The lockout's great laughs

Posted July 14, 2011 @ 2:40 p.m.
Posted By Eli Kaberon

Football always has been a violent game. It's physical, tough and mean, dominated by players named Csonka, Butkus and Nitschke and teams with nicknames such as the "Steel Curtain" and the "Purple People Eaters." Jack Youngblood once played the entire playoffs with a broken leg, Ronnie Lott chopped off part of a finger to stay in a game and former Raiders S Jack Tatum got the nickname "The Assassin" by — well, you can figure out his style of play based on that alone.

In the summer of 2011, however, the game has turned from fierce into funny. Not only because of the lockout, which is laughable just because of how idiotic much of it is, but also because several NFL players are becoming less like Rodney Harrison and more like Rodney Dangerfield. Trading in their cleats and pads for jokes and punch lines, the league is now filled with comedians, much to the benefit of the viewing pubic.

The offseason of laughs began with a player used to being in front of the camera, Colts QB Peyton Manning.
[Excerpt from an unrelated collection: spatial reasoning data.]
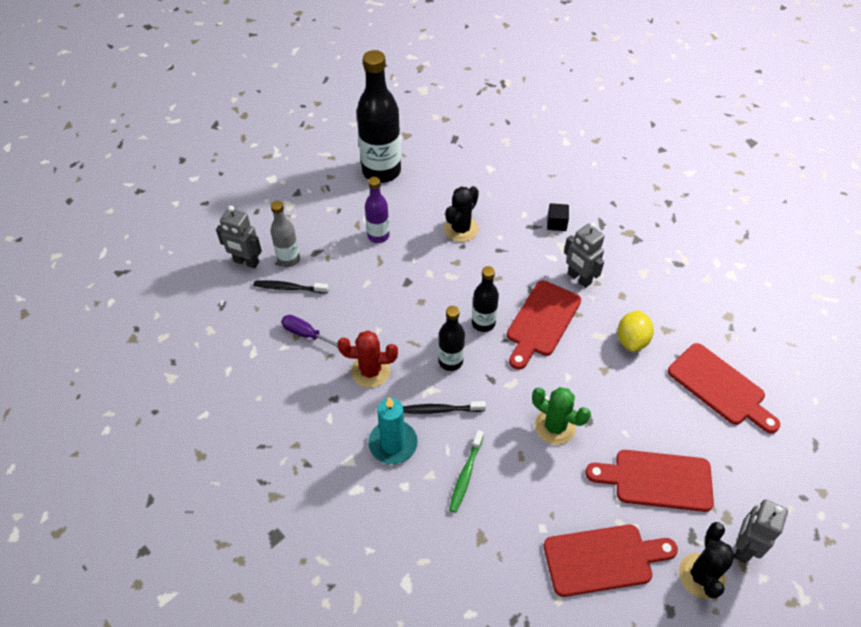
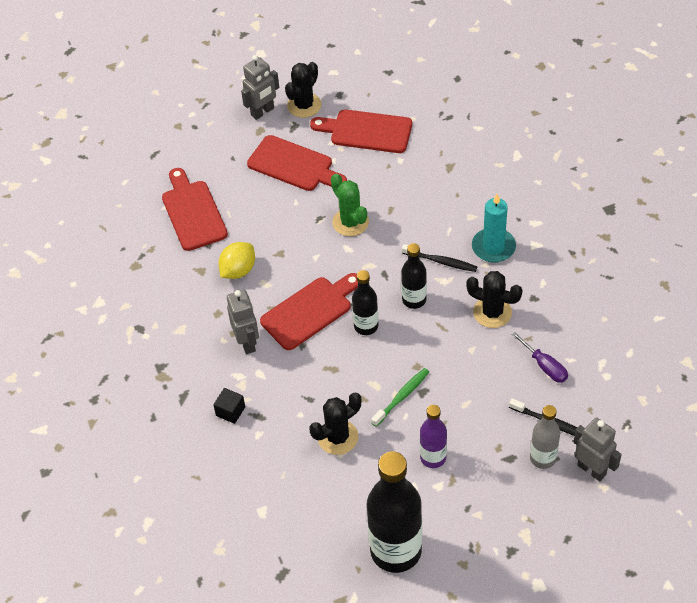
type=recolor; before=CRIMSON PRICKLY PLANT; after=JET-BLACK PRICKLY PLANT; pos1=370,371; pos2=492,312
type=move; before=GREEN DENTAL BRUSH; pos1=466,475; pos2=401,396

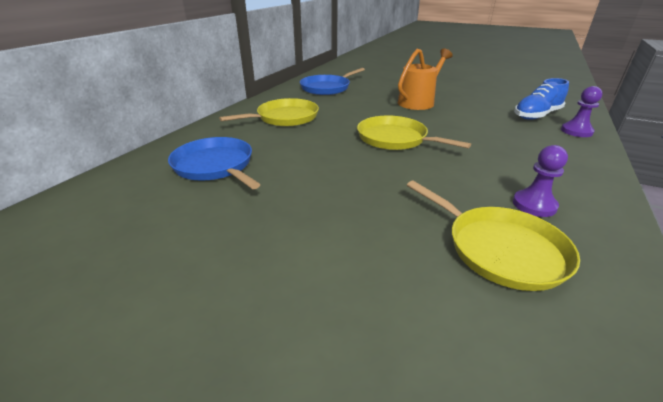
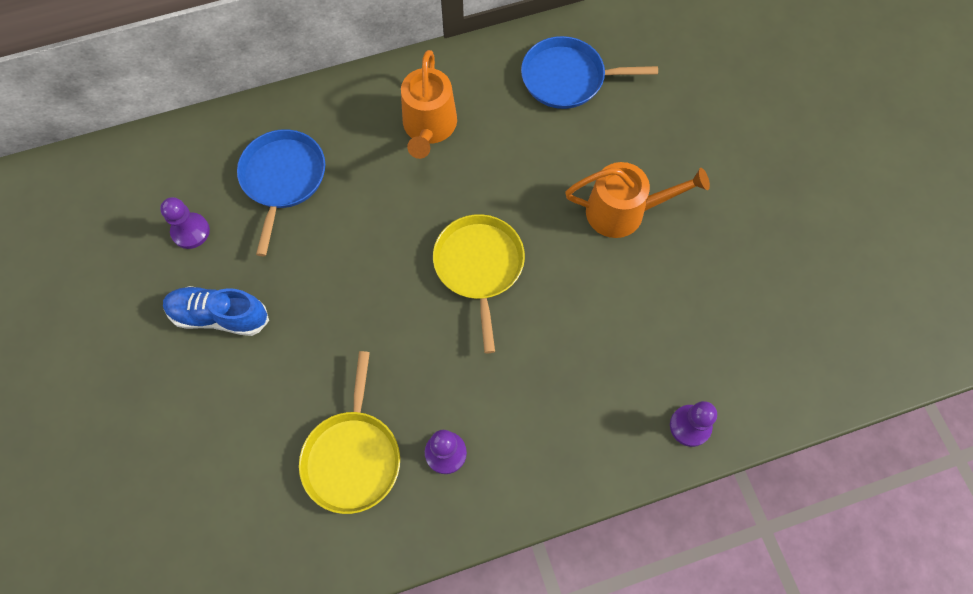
type=replace; before=BRIGHT YELLOW SKILLET; after=ORANGE-COLOURED WATERING POT; pos1=284,118; pos2=429,127
type=move; before=ROYAL BLUE LACE-UP SHOE; pos1=536,115; pos2=219,316
type=insert; after=PURPLE GAME PAWN; pos2=190,231

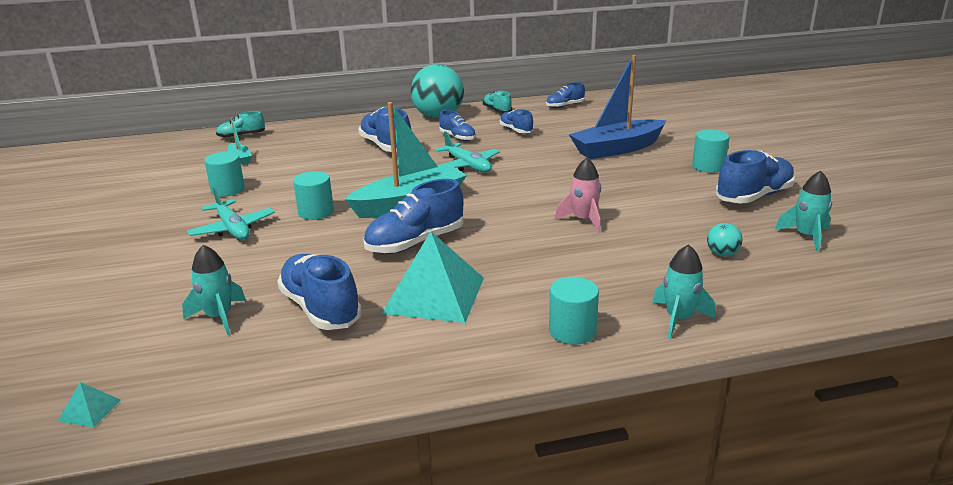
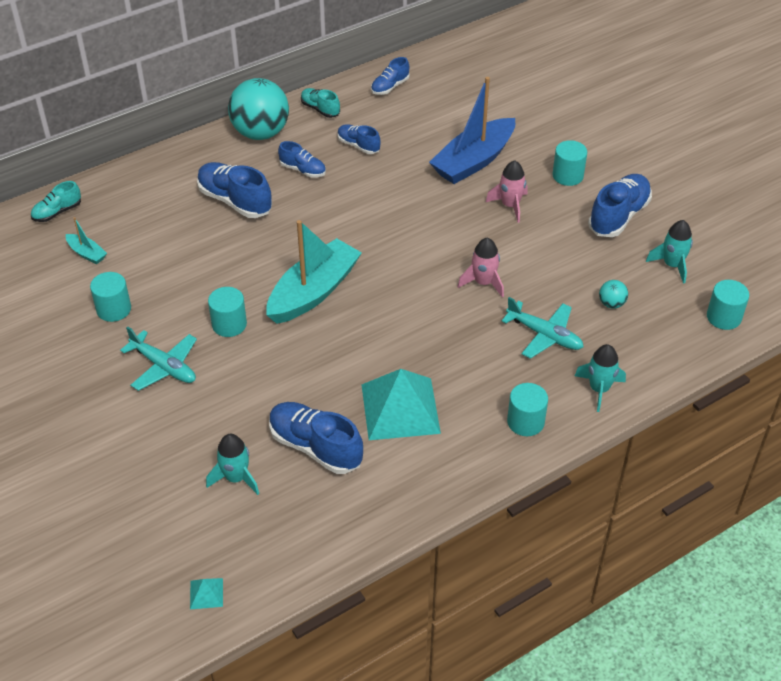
type=delete; before=ROYAL BLUE LACE-UP SHOE; pos1=415,243
type=move; before=TURQUOISE TOY PLANE; pos1=467,166; pos2=545,335
type=insert; after=PINK ROCKET; pos2=510,205
type=insert; after=TURQUOISE CYLINDER SHAPE; pos2=723,317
A star of several memorable commercials — and a legendary 'Saturday Night Live' skit where he mocked the NFL's favorite charity — Manning is no stranger to mocking himself and his sport for the public's enjoyment. But this summer he added two new elements to his act: His brother Eli and an awesome mustache.

In a trailer for a new television show called "Football Cops," the Mannings play Mike Tahoe (Peyton) and C.J. Hunter (Eli), two officers who fight crime by throwing footballs at and through criminals. Sponsored by DirecTV, the spot includes everything a fantastic police program should, from sarcastic one-liners to out-of-control explosions. Both Peyton and Eli play the characters exactly right, giving the impression this is serious business all while the audience knows it's just for fun. There's even a surprise appearance from their dad, Archie, as the police chief Orlando Midnight. It looks and sounds like a program Will Ferrell would star in with John C. Reilly, except it's with two former Super Bowl MVPs instead.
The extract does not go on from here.